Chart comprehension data
★ ★ ★ ★ ★ ★ ★

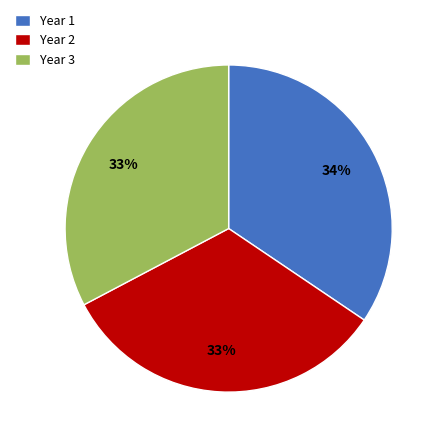

Which category has the biggest portion of the pie?

Year 1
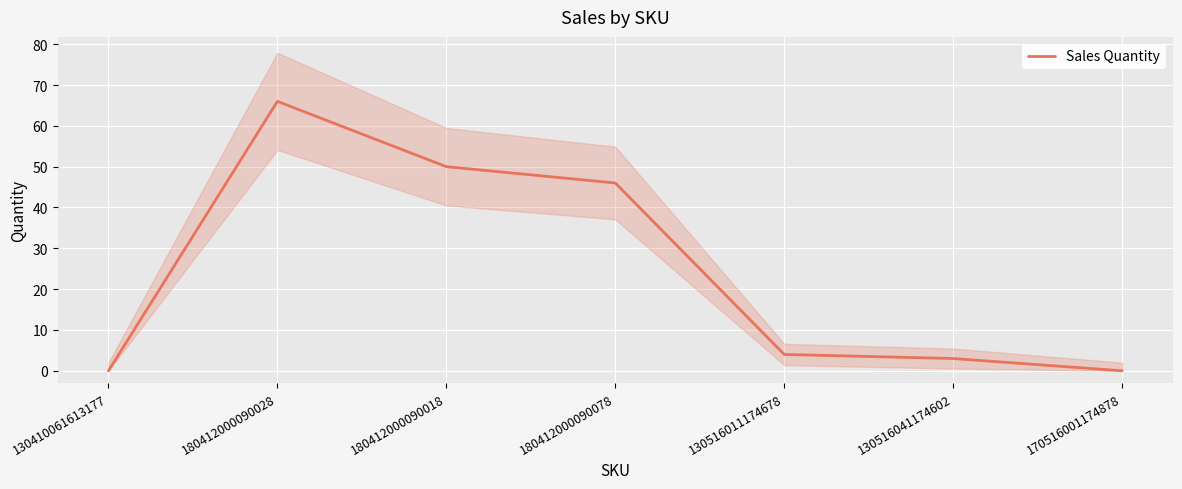

Rank the categories by value from lowest to highest.

130410061613177, 170516001174878, 130516041174602, 130516011174678, 180412000090078, 180412000090018, 180412000090028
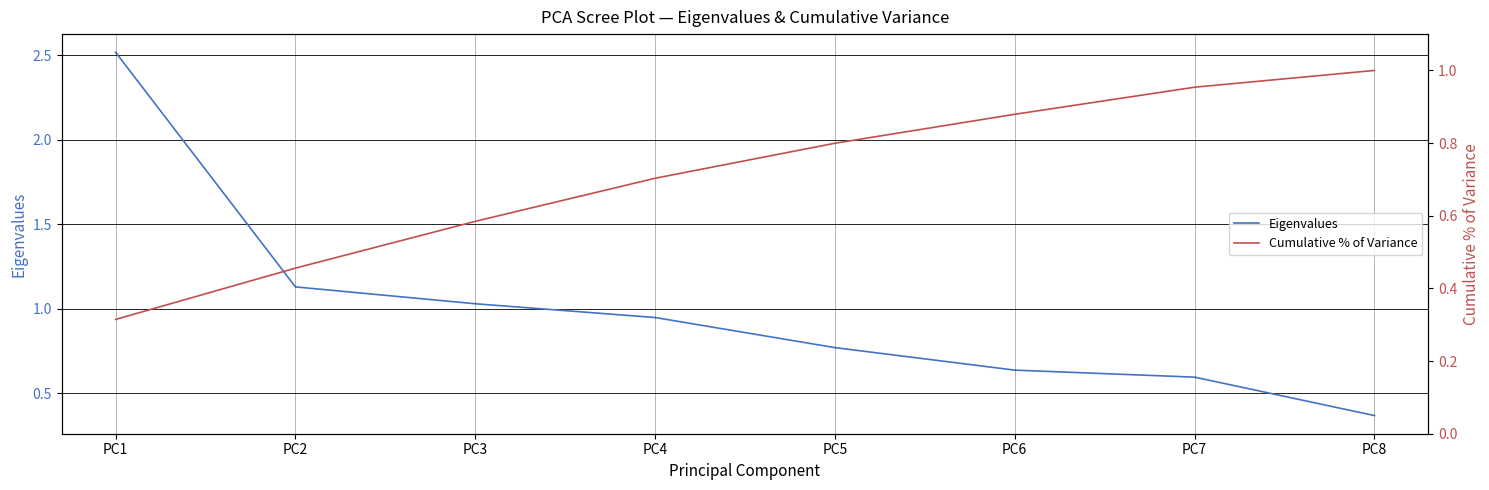

Is this an area chart (filled region under the line)?

No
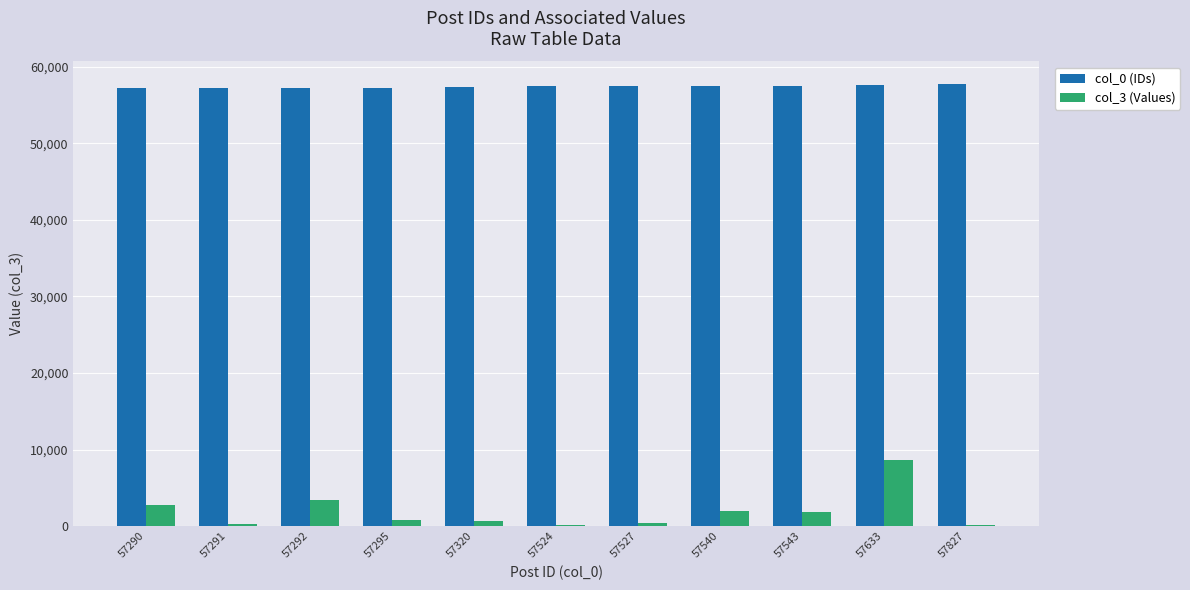

What value does the col_3 (Values) series have at 57827?

181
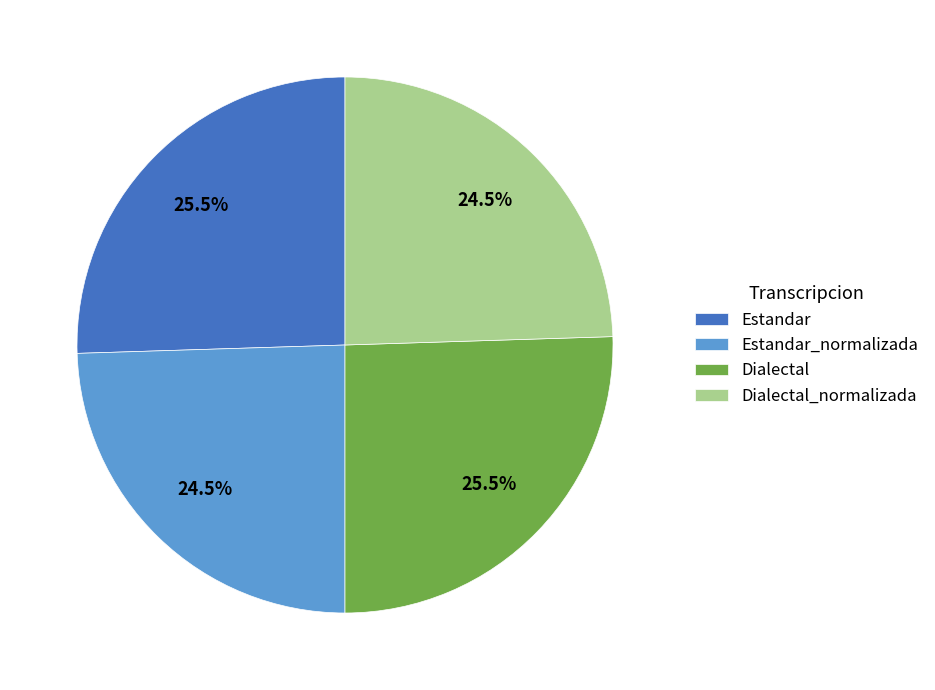

Count the number of slices in the pie.

4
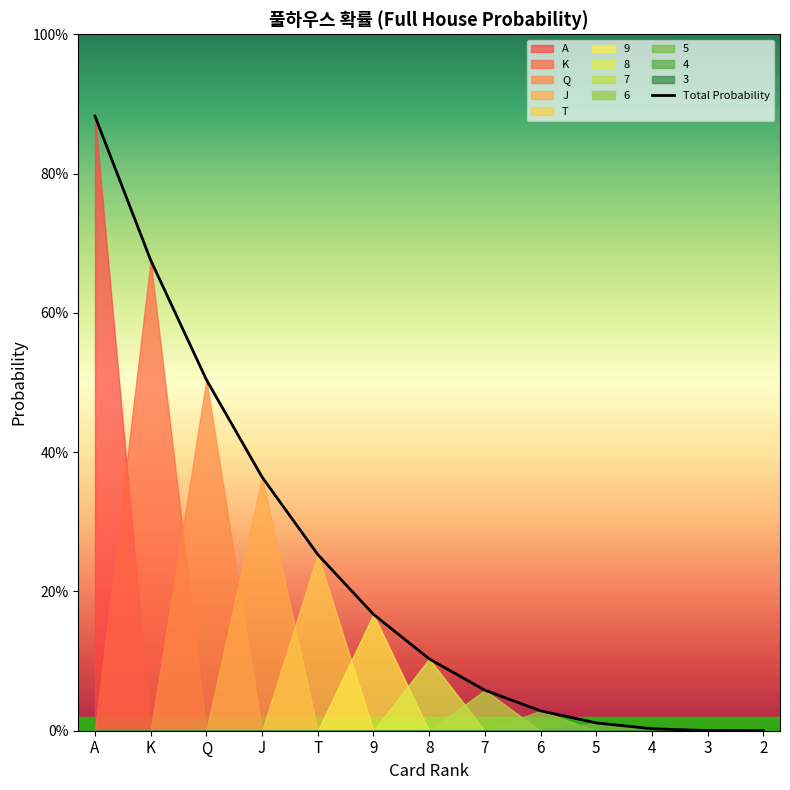

Which label corresponds to the largest value in the chart?

A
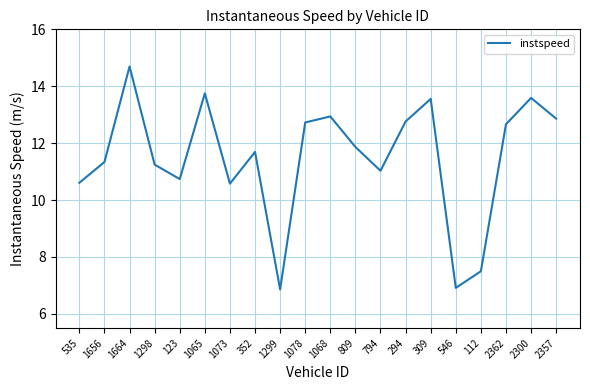

What value does the data have at 2362?

12.7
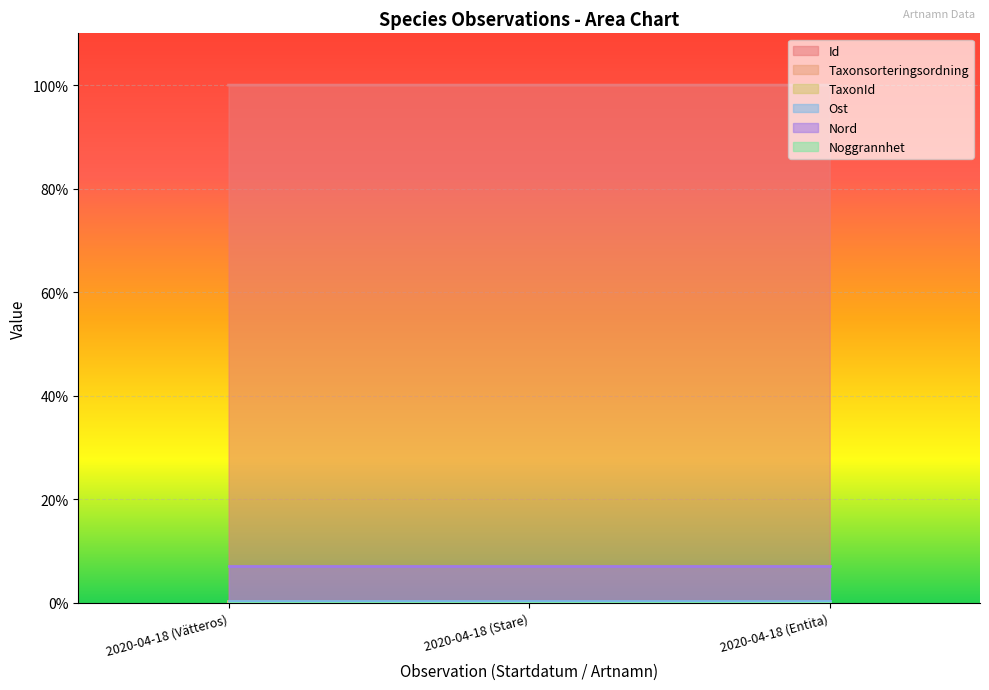

Does the chart display data point markers on the line(s)?

No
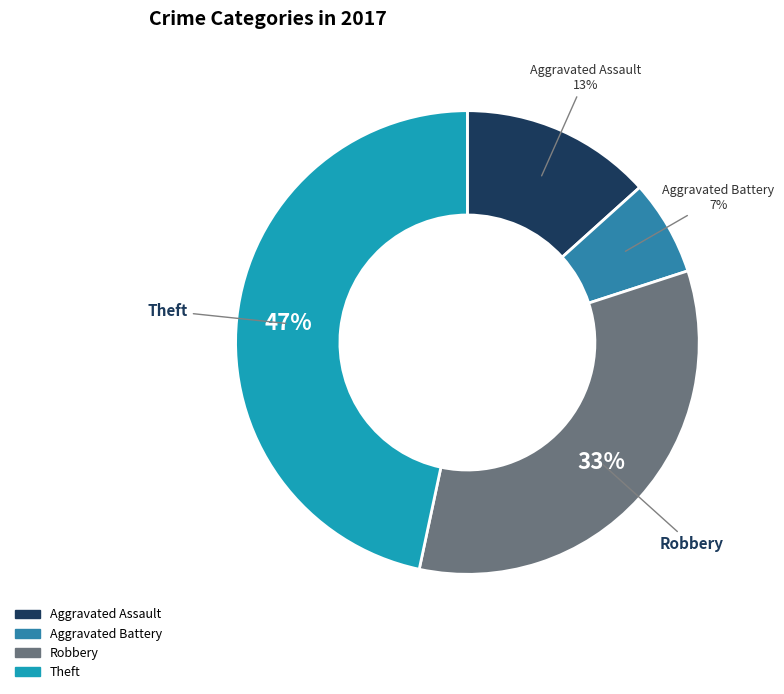

How many segments does this pie chart have?

4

★ ★ ★ ★ ★ ★ ★

**Task description:** Reproduce every one of the entries above verbatim, omitting the pictures.

**Written response:**
Which category has the biggest portion of the pie?

Year 1

Rank the categories by value from lowest to highest.

130410061613177, 170516001174878, 130516041174602, 130516011174678, 180412000090078, 180412000090018, 180412000090028

Is this an area chart (filled region under the line)?

No

What value does the col_3 (Values) series have at 57827?

181

Count the number of slices in the pie.

4

Which label corresponds to the largest value in the chart?

A

What value does the data have at 2362?

12.7

Does the chart display data point markers on the line(s)?

No

How many segments does this pie chart have?

4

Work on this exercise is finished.